Climate activists have broken into the UK’s largest inland oil terminal and chained themselves to pipes, bringing distribution to a halt.
Thirty-seven Just Stop Oil protesters scaled a spiked fence and used a hacksaw to break through an unguarded rear gate into the Kingsbury site, in Warwickshire, just after midnight on Thursday.
They let down the tyres of parked-up tankers before climbing onto the trucks and handcuffing themselves to pipework. Police, who were guarding the front entrance at the time, were left apparantly flat-footed by the break-in.
The demonstrators told The Independent they knew they faced arrest but felt their actions were “vital” to “confront the complacency” around fossil fuels.
“People have tried holding banners and going on protests and marches, and nothing has changed – we are still killing the planet,” said Paul Sheeky, speaking on Thursday morning from atop one of the tankers. “And this might not achieve anything beyond some disruption either but no-one else I’ve come across as come up with a better plan so it’s vital we do this stuff.
“I don’t want to be here. It’s freezing cold on a horrible industrial plant – I’m going to end up being arrested – but it’s the only way I can see to try and get through to the government and to people, and to confront the complacency around the damage fossil fuels are doing.”
Reports suggest workers at the site may have turned on sprinklers in a bid to stop the activists’ occupation. But Mr Sheeky, a 46-year-old environmental consultant from Warrington, said Just Stop Oil’s fight was not with staff.
“If we were transitioning to green economy we would be seeing thousands of cleaner, good quality jobs created,” he added.
By 10am on Thursday morning, it is thought about half of the protestors inside the site – which is operated by Indian multinational Essar – had been arrested and removed.
Warwickshire Police said a "significant operation" was underway that would “take action to deal with unlawful activity robustly and protect the rights of others".
The occupation comes as part of a spring and summer of civil disobedience planned by Just Stop Oil and sister group Extinction Rebellion, which has so far included blockading the massive Navigator oil terminal in Essex and disrupting Premier League football matches. Some 400 people have been arrested since 1 April.

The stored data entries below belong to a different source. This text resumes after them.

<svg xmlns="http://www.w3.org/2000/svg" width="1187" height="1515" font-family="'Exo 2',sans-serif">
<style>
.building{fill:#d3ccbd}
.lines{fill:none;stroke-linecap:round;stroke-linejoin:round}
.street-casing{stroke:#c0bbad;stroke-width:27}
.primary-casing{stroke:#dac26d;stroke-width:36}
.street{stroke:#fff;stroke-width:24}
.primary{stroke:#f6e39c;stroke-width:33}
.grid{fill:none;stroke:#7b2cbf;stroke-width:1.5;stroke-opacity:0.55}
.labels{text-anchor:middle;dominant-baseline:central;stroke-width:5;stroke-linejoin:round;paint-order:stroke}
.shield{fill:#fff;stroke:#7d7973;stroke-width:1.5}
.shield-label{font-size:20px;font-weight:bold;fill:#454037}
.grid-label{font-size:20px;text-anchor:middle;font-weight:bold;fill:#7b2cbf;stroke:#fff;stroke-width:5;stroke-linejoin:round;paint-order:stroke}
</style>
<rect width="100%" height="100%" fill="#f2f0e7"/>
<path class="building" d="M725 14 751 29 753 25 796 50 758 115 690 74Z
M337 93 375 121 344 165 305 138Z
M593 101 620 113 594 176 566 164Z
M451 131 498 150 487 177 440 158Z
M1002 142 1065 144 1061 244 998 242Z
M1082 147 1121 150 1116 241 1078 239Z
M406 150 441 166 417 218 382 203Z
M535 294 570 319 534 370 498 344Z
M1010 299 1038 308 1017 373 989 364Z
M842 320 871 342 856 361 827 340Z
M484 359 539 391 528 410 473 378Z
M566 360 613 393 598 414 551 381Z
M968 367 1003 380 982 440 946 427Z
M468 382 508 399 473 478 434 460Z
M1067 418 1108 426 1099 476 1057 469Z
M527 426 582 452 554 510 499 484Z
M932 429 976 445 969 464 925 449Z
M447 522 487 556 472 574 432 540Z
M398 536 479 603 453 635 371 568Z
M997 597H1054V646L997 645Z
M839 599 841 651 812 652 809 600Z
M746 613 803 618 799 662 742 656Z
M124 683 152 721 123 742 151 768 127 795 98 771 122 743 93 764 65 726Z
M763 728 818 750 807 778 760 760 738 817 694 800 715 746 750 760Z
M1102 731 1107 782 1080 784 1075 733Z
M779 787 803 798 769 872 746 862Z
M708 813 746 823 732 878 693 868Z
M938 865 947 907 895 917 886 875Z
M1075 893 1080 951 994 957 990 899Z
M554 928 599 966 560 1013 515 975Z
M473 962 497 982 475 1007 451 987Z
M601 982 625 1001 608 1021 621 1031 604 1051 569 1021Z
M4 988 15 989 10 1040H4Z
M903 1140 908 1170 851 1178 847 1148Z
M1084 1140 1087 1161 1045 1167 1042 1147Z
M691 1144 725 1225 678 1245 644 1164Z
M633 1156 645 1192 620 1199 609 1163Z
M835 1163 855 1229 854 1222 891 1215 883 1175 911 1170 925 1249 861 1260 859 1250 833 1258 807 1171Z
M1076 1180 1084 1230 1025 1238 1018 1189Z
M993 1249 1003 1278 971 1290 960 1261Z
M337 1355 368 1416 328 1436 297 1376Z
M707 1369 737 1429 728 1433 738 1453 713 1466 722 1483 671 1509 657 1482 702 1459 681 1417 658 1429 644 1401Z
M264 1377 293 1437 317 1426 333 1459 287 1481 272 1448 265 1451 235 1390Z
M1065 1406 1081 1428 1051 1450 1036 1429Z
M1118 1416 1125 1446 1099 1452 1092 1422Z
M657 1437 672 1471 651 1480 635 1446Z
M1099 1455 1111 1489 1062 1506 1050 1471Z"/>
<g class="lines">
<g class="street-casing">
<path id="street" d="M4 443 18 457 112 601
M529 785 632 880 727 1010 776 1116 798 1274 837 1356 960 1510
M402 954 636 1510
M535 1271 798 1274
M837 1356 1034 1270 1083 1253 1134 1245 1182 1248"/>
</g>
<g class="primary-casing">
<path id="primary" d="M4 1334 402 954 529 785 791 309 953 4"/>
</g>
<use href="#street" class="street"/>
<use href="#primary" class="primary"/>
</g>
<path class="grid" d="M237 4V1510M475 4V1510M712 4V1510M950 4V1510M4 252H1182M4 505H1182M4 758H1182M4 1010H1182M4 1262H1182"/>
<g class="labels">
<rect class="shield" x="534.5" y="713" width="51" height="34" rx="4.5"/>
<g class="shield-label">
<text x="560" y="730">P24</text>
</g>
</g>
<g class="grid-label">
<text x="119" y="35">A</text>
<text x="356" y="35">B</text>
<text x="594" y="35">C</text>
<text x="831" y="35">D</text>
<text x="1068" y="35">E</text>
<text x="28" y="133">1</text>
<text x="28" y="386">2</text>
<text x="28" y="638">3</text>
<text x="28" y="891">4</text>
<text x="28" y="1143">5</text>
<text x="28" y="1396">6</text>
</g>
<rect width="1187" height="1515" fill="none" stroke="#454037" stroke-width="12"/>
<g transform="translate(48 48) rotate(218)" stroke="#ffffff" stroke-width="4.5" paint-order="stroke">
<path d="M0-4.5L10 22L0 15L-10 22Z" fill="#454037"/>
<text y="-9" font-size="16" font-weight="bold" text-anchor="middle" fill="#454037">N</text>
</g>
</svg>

The groups point to Monday’s Intergovernmental Panel on Climate Change report as proof of the need for such drastic action.

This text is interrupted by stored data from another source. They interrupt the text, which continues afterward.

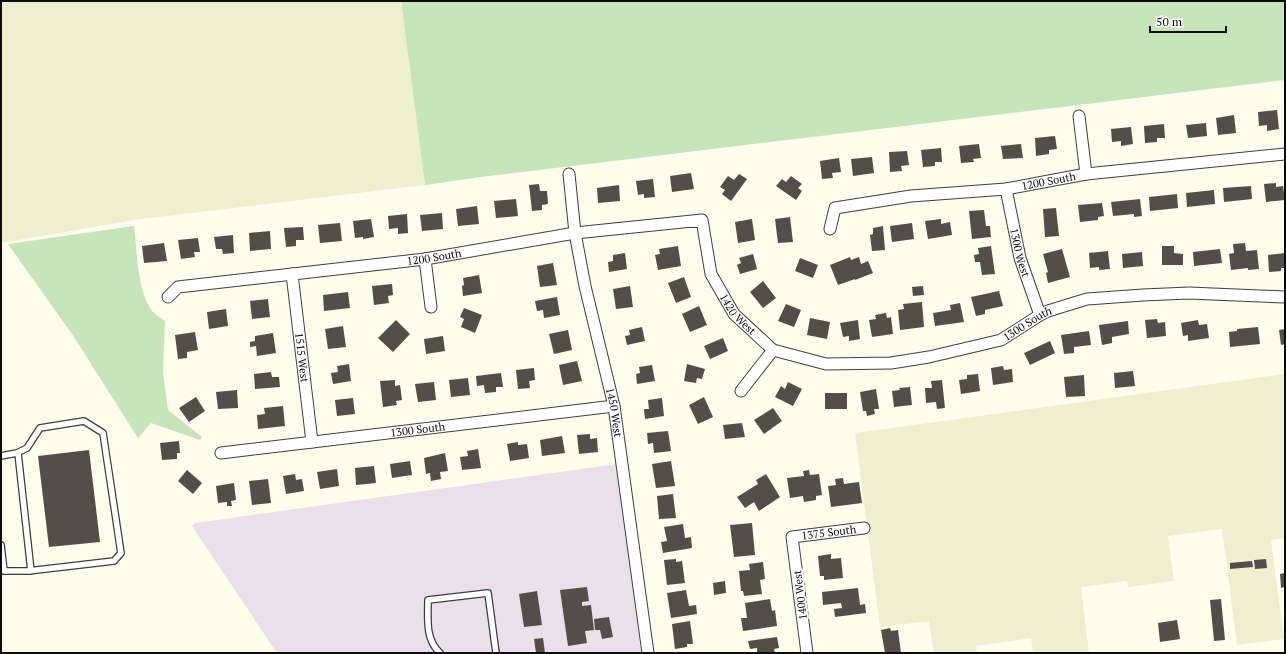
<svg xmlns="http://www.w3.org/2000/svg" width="1286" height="654" viewBox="0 0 1286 654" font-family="'PT Serif',serif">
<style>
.industrial{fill:#e9e0e9}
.farmland{fill:#edf0ce}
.green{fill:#c7e3b9}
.building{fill:#534e49}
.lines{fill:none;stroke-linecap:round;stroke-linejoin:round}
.service-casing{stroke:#3e3e3e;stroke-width:8}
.minor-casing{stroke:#3e3e3e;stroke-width:13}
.service{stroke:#fff;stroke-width:5.5}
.minor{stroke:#fff;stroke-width:11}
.labels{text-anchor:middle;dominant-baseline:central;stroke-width:4;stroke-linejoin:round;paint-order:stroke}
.street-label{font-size:11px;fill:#0b0b0b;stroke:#fff}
</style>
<rect width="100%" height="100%" fill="#fdfdeb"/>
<path class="industrial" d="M617,464L641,653H277L192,526L195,523Z"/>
<path class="farmland" d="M1,1H401L425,185L134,220L1,243Z
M1285,374V538L1271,540L1284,639L1237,645L1222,529L1168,536L1174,581L1128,587L1127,581L1081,587L1089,653H1033L1031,638L976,646L977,653H934L929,621L880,627L855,433Z"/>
<path class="green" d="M401,1H1285V80L481,177L425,185Z
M134,226C137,249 137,286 149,306C152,313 159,317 165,321L163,372L168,410L202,437L200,440L151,423L138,438L72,334L8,244Z"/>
<path class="building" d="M1277,110L1279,129L1267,131V125L1259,126L1258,112Z
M1234,115L1236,133L1218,135L1216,118Z
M1206,123L1207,136L1188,138L1186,125Z
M1164,124L1165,138H1157V142L1145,143L1144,126Z
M1131,127L1133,144L1121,146V141L1112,142L1111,129Z
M1055,136L1057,149L1049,150V154L1036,156L1035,138Z
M979,144L981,158L973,159L974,162L961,163L959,146Z
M1021,144L1023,158L1003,159L1001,146Z
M941,148L942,162H935V166L923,167L921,150Z
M907,151L909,165L901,166L902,171L890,172L889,152Z
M872,157L874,173L853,176L851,159Z
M839,158L841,172L832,173L833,178L822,179L820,161Z
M691,173L694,189L672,192L670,176Z
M739,174L747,179L731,201L722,194L725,190L720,187L728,176L734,180Z
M791,176L802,184L798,188L802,191L796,200L776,186L782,179L786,182Z
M653,179L655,197L644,198V194L638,195L636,181Z
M1276,183V187L1283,186L1285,200L1266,202L1264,184Z
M539,184L540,191H547L548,204L542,205V210L532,211L529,185Z
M619,185L620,201L598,203L597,188Z
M1251,186L1252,199L1224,202L1223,188Z
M1214,190L1215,204L1187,207L1186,193Z
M1177,194L1178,208L1150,211L1149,197Z
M516,199L518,216L496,218L494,201Z
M1140,199L1142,216L1134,217V214L1113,216L1111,202Z
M1102,203L1104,216L1098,217V220L1080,222L1078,205Z
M477,206L479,224L458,226L456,209Z
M1056,208L1059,236L1045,237L1043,209Z
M984,210L986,226H990L991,237L972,239L969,211Z
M442,213L443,229L422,231L420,215Z
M407,214L408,233L398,234V228L389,229L388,216Z
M790,217L793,242L778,243L775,219Z
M371,219L374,237L363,239V237L355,238L353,221Z
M752,219L755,240L738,243L735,222Z
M941,219V224L950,222L952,235L928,239L925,221Z
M340,223L342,241L320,243L318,225Z
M912,223L914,239L892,242L890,226Z
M883,226L885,250L872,251L870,235L873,234V228Z
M303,227L304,240H296V246L286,247L284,228Z
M270,231L271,249L250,251L249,233Z
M233,235L234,253L223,254L222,249H216L214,237Z
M198,238L200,252H194L195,257L181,259L178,240Z
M164,243L167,261L144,263L142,246Z
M1245,243L1246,251L1257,250L1259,269L1248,270V268L1231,270L1229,254L1234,253L1233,244Z
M678,246L681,266L658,270L655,255L660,254L659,249Z
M991,246L995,274L982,275L980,262H975L974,255L979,254L978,248Z
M1162,246H1174V253L1183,254V265H1162Z
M1062,249L1070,277L1048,283L1046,273L1048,272L1043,254Z
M1220,249L1222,263L1194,266L1193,252Z
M1108,251L1110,269L1099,270V267L1090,268L1089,253Z
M1142,252L1143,266L1123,268L1122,254Z
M625,253L627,269L609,272L608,262L613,261V255Z
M1285,253V268H1281V271L1269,272L1268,255Z
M753,254L757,269L740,274L737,265L741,263L739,258Z
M850,257L851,260L859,257L861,264L868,261L873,273L855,280V279L838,285L830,265Z
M800,258L818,265L813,278L795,271Z
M553,263L557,285L540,287L537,266Z
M479,275L482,293L463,296L462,286L464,285L463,278Z
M684,277L691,297L676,303L668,283Z
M763,281L776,298L763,308L750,292Z
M392,284L393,295L388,296L389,303L374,305L372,286Z
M630,286L633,307L616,309L613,289Z
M923,286L924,295L913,296L912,287Z
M999,291L1003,306L985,310V314L976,316L971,297Z
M348,292L350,308L324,311L323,295Z
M557,297L560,315L544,318L543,310L537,311L535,301Z
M268,299L270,317L252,319L250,301Z
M922,302L924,327L900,330L898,310L904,309L903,304Z
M960,303L964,322L935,326L933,313L951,310L950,305Z
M786,304L801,310L794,327L778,321Z
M699,306L707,325L690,332L682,314Z
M464,308L482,315L475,333L461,327L464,319L460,317Z
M226,309L228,326L209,329L207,312Z
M886,313L887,318L891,317L893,334L872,337L869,320L876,319L875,315Z
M810,318L830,322L827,339L807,335Z
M1157,319L1158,323L1165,322L1166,336L1147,338L1145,320Z
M396,320L410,334L393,352L378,338Z
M858,320L860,339L849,341V336L843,337L840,323Z
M1198,320L1199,325L1207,324L1209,338L1188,341V335L1183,336L1181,323Z
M1128,321L1129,334L1112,337V343L1102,345L1099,325Z
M343,326L346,347L328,349L325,329Z
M642,327L645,341L627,345L625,336L630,335L629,330Z
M1258,327L1260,344L1230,347L1229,332L1237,331V329Z
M1285,329V344L1281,345L1279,330Z
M568,330L572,350L554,354L549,334Z
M1089,331L1091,345L1074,347V353L1064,354L1061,335Z
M195,332L198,350L187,352V358L178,359L175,335Z
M273,333L276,353L257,356L256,346L250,347V342L255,341V336Z
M443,336L445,351L426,354L424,339Z
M723,338L728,351L710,359L704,346Z
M1050,341L1055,353L1030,365L1024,353Z
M577,361L582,381L563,385L559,365Z
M349,364L351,381L333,384L331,373L338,372L337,366Z
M687,364L705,369L702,379L697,378L696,383L684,381Z
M652,365L655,381L637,384L636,374L640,373L639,367Z
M1003,366L1004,370L1012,369L1013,382L993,385L991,368Z
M534,368L535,380L529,381L530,388L518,389L516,370Z
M1133,371L1135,386L1115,388L1114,373Z
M271,372L272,377H279L280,387L255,389L254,374Z
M501,373L503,387H496V392L485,393L484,385L477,386L476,376Z
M978,374L980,391L961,394L959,380L967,379V375Z
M1084,375L1085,396L1066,397L1064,377Z
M468,378L470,395L451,397L449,380Z
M395,380V386L400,385L402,400L396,401L397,405L383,407L380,381Z
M942,380L945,408L937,409L936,402L926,403L925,388H932L931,381Z
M434,382L436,400L418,402L415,384Z
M788,382L802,389L793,406L775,397L781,386L785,389Z
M910,387L912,405L894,407L892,391L900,390L899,388Z
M876,389L879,409H874L875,414L867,416L866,411H863L860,392Z
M237,390L238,408L218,409L216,392Z
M825,393H847V409H825Z
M196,397L205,411L189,422L179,408Z
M704,397L713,417L698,424L689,405Z
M353,398L355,414L337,416L335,400Z
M662,398L664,416L645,419L644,409H649L648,400Z
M283,406L285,426L258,429L257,415L265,414L264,408Z
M773,408L782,421L764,434L754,420Z
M742,423L745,437L725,439L723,425Z
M668,431L671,451L654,453L653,443L648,444L647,433Z
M590,434V439L597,438L598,452L579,454L577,435Z
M562,436L565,453L542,456L540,440Z
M179,441L180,453H177V459L162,460L160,443Z
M518,442V445L527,444L529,458L510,461L507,444Z
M478,449L481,468L462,470L460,457L468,456L467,451Z
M89,450L100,542L49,547L38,456Z
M445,453L448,471L440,472L441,479L431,481L430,473L426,474L424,458Z
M410,461L412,475L392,478L390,464Z
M671,461L675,486L656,488L652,464Z
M374,466L376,483L356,485L355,468Z
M337,469L339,486L320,489L317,472Z
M187,470L202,483L193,494L178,481Z
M809,470L810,475L819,474L822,495L816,496V500L804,502L803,496L790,498L787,478L804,476L803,471Z
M295,474L296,480L302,479L304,491L286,494L283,476Z
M766,474L780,497L759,511L754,502L745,508L737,497L758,484L756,480Z
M843,478L844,484L859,482L862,503L831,507L828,486L836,485L835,479Z
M268,479L271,503L252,505L249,481Z
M234,483L236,500L231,501L232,506H227V502L218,503L216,486Z
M673,494L676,518L659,519L657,496Z
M752,523L755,555L734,557L730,525Z
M683,524L685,538L691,537L692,548L663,553L661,542L667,541L664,527Z
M831,554V559L841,558L843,578L824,580V576H820L818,556Z
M676,559V562L682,561L685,583L667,585L664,560Z
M1266,559L1267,568L1255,569L1254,560Z
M1252,561L1253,567L1230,569V563Z
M763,562L765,579L760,580L762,594L744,596L743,591H741L739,571L750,570L749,564Z
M1285,573V587L1281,588L1280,574Z
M725,581L726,593L714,595L713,583Z
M587,587L589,601L582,602V606L591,605L594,630L585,631L587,643L568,646L560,590Z
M858,588L860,605L865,604L866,613L835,617L834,609L842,608L841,603L823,605L822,592Z
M686,590L689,606L696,605L697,614L671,618L667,593Z
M537,591L542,625L524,627L519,594Z
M770,599L772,611L775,610L777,626L743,631L741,618H747L745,603Z
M1221,599L1225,640L1214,641L1210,600Z
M609,617L613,637L602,639L600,630H595L594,619Z
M1177,620L1180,639L1160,642L1158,623Z
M690,621L693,644H687V647L675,649L672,624Z
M890,628L891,631L898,630L901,653H885L881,630Z
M777,637L779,648L774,649L775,653H757V648L750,649L748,641Z
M543,638L545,653H536L534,639Z"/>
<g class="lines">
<g class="service-casing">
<path id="service" d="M18,453L31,571
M1,456L17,453L27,448L40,428L84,421L103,433L121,553L114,561L28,571H4L1,545
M440,653C425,639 428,619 428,600L488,593L496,653"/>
</g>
<g class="minor-casing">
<g id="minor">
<path d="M1079,116L1086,174"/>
<path id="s1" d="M569,174L575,233L585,286L614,406L648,653"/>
<path id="s2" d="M1006,189L1020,258L1040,315"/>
<path id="s3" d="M830,229L835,208L911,196L1006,189L1086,174L1285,154"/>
<path d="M425,259L431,307"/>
<path id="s4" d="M292,274L312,442"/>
<path id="s5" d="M168,297L178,287L425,259L575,233L702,220L711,274L734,314L773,350L826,364L891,363L929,357L1001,340L1040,315L1048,311L1087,299L1143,295L1189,293L1285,297"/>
<path d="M741,391L773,350"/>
<path id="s6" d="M221,453L614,406"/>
<path id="s7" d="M807,653L792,537L864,528"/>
</g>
</g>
<use href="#service" class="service"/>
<use href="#minor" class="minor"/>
</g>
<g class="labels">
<g class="street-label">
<text stroke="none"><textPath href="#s3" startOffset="237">1200 South</textPath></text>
<text stroke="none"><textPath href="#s2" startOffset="65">1300 West</textPath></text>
<text stroke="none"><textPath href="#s5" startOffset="272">1200 South</textPath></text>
<text stroke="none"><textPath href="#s5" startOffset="646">1420 West</textPath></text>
<text stroke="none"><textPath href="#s5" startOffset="960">1300 South</textPath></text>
<text stroke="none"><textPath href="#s4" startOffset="84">1515 West</textPath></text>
<text stroke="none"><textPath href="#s1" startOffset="243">1450 West</textPath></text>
<text stroke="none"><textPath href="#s6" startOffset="198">1300 South</textPath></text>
<text stroke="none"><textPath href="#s7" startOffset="154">1375 South</textPath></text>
<text transform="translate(800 595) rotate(-97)">1400 West</text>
</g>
</g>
<rect width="1286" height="654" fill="none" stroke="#0b0b0b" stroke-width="4"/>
<path d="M1150 26v6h76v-6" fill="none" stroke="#0b0b0b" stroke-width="2"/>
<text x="1156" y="26" font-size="12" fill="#0b0b0b" stroke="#ffffff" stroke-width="3" paint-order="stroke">50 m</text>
</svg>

In that, United Nations scientists said the time was “now or never” to limit the destruction that is already being wrought by the climate crisis. They said a "rapid, deep and immediate" cuts in carbon dioxide emissions must now take place and called for an end to the fossil fuel age.
But it remains unclear how popular Just Stop Oil’s current action will be, with disruption to fuel supplies set push prices higher at the pumps at a time when millions of families face the biggest cost-of-living crisis in generations.